Tepat tujuh tahun lalu, kedua Korea berjanji di Pyongyang untuk menapaki jalan menuju perdamaian dan kemakmuran bersama di Semenanjung Korea, serta mengadopsi perjanjian militer.
Dengan dilaksanakannya perjanjian militer, ketegangan antara kedua Korea sempat mereda dan suasana rekonsiliasi menyelimuti Semenanjung Korea. Namun sayangnya, dalam beberapa tahun terakhir, konfrontasi antar-Korea kembali meningkat tajam. Perjanjian militer pun tampaknya tidak lagi berlaku, kepercayaan hancur, bahkan dialog terhenti.
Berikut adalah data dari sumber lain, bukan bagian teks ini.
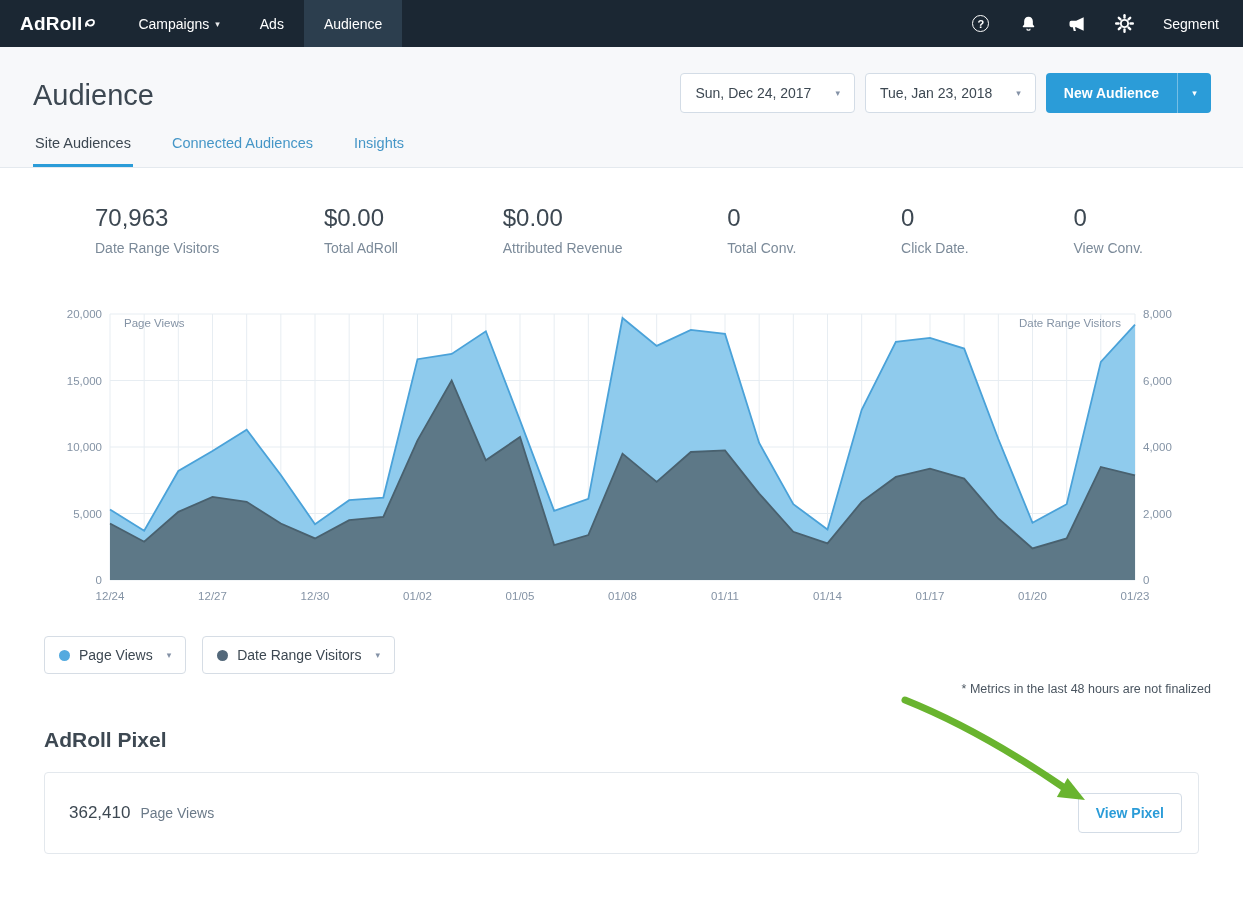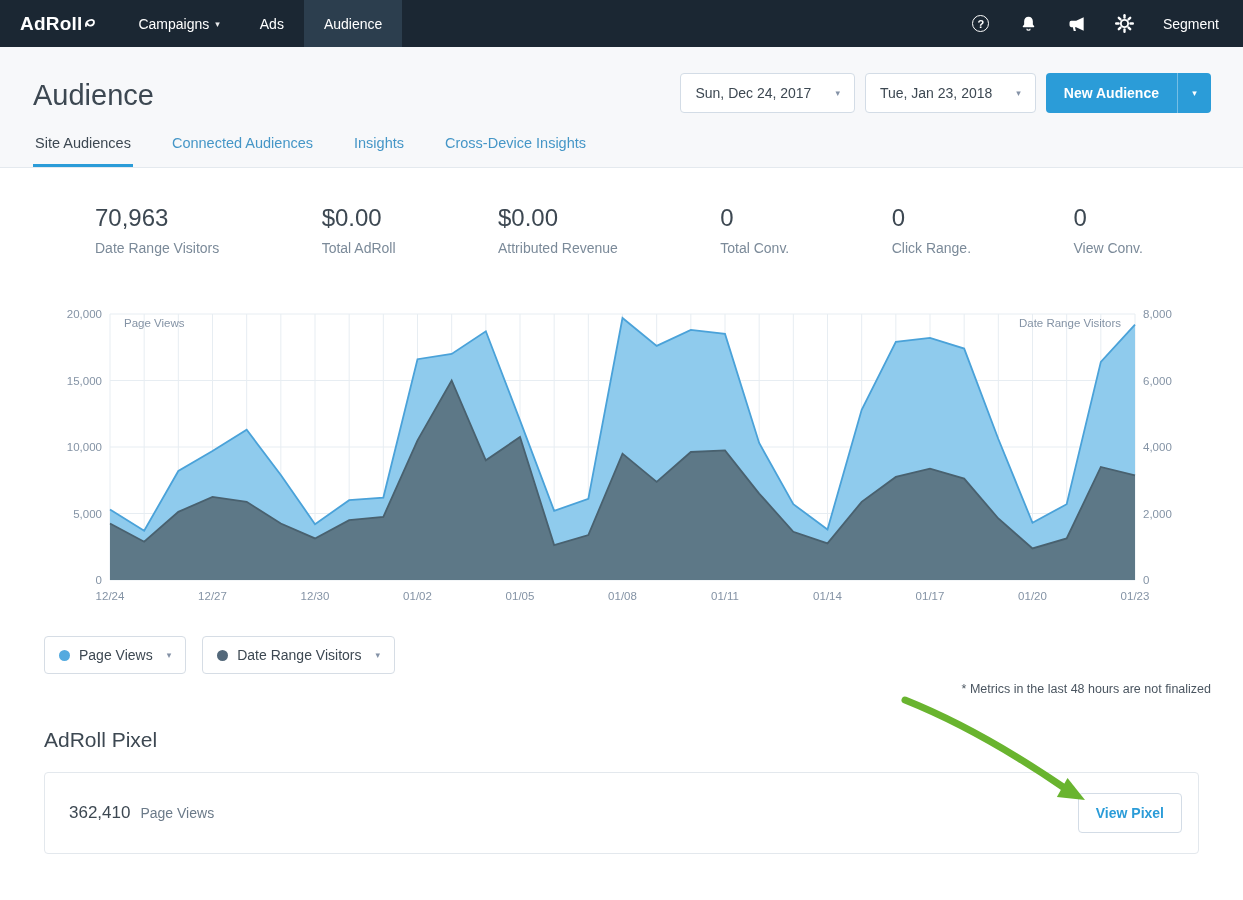--- a/index.html
+++ b/index.html
@@ -50,21 +50,21 @@
 
   
   .legend-row { display:flex; gap:16px; margin:22px 0 0 44px; }
   .legend-btn { display:flex; align-items:center; gap:9px; background:#fff; border:1px solid #d6dde5; border-radius:4px; padding:10px 14px; font-size:14px; color:#3d4852; cursor:pointer; }
   .legend-dot { width:11px; height:11px; border-radius:50%; }
   .legend-caret { font-size:9px; color:#8492a6; margin-left:5px; }
 
   .footnote { text-align:right; margin:8px 32px 0 0; font-size:12.5px; color:#4a5560; }
 
   
-  .pixel-title { font-size:21px; font-weight:400; margin:32px 0 0 44px; color:#3d4852; }
+  .pixel-title { font-size:21px; font-weight:700; margin:32px 0 0 44px; color:#3d4852; }
   .pixel-card { margin:20px 44px 0; border:1px solid #e3e8ed; border-radius:4px; background:#fff; display:flex; align-items:center; padding:20px 16px 20px 24px; }
   .pixel-left { flex:1; display:flex; align-items:baseline; gap:10px; }
   .pixel-value { font-size:17px; color:#3d4852; }
   .pixel-label { font-size:14px; color:#6b7a89; }
   .pixel-status { flex:1; display:flex; align-items:center; justify-content:center; gap:9px; font-size:14px; color:#3d4852; }
   .status-dot { width:11px; height:11px; border-radius:50%; }
   .pixel-right { flex:1; text-align:right; }
   .view-pixel-btn { background:#fff; border:1px solid #d3dce6; color:#2b9cd8; font-size:14px; font-weight:700; padding:11px 17px; border-radius:4px; cursor:pointer; font-family:inherit; }
 
   .arrow-overlay { position:absolute; left:880px; top:688px; pointer-events:none; }
@@ -145,21 +145,20 @@
         <div class="primary-caret">
           <span>▾</span>
         </div>
       </div>
     </div>
   </div>
   <div class="tabs">
     <div class="tab active">Site Audiences</div>
     <div class="tab">Connected Audiences</div>
     <div class="tab">Insights</div>
-    <div class="tab">Cross-Device Insights</div>
   </div>
 </div>
 
 <div class="stats">
   <div class="stat">
     <div class="stat-value">70,963</div>
     <div class="stat-label">Date Range Visitors</div>
   </div>
   <div class="stat">
     <div class="stat-value">$0.00</div>
@@ -168,21 +167,21 @@
   <div class="stat">
     <div class="stat-value">$0.00</div>
     <div class="stat-label">Attributed Revenue</div>
   </div>
   <div class="stat">
     <div class="stat-value">0</div>
     <div class="stat-label">Total Conv.</div>
   </div>
   <div class="stat">
     <div class="stat-value">0</div>
-    <div class="stat-label">Click Range.</div>
+    <div class="stat-label">Click Date.</div>
   </div>
   <div class="stat">
     <div class="stat-value">0</div>
     <div class="stat-label">View Conv.</div>
   </div>
 </div>
 
 <div class="chart-wrap">
   <svg id="chart-svg" width="1163" height="312">
       <line x1="70" y1="16" x2="70" y2="282" stroke="#e7edf2" stroke-width="1"></line>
Presiden Lee menegaskan, jika perdamaian runtuh, maka kelangsungan dan perkembangan demokrasi, serta upaya menjaga kehidupan rakyat dan perekonomian, akan terancam. Karena itu, sejak awal masa jabatannya, ia mengambil langkah-langkah seperti menghentikan siaran propaganda ke utara dan distribusi selebaran anti-Pyongyang.
Ia melanjutkan bahwa janjinya dalam pidato peringatan Hari Kemerdekaan 15 Agustus, yakni menghargai sistem rezim Pyongyang, tidak mengejar reunifikasi melalui penyerapan, serta tidak melakukan tindakan permusuhan apa pun tetap berlaku hingga saat ini.
Presiden Lee berkomitmen memastikan warga di daerah perbatasan tidak lagi harus terjaga sepanjang malam, perekonomian tidak lagi menanggung risiko akibat konfrontasi militer, serta demokrasi tidak lagi terancam oleh pihak-pihak yang memanfaatkan situasi perpecahan.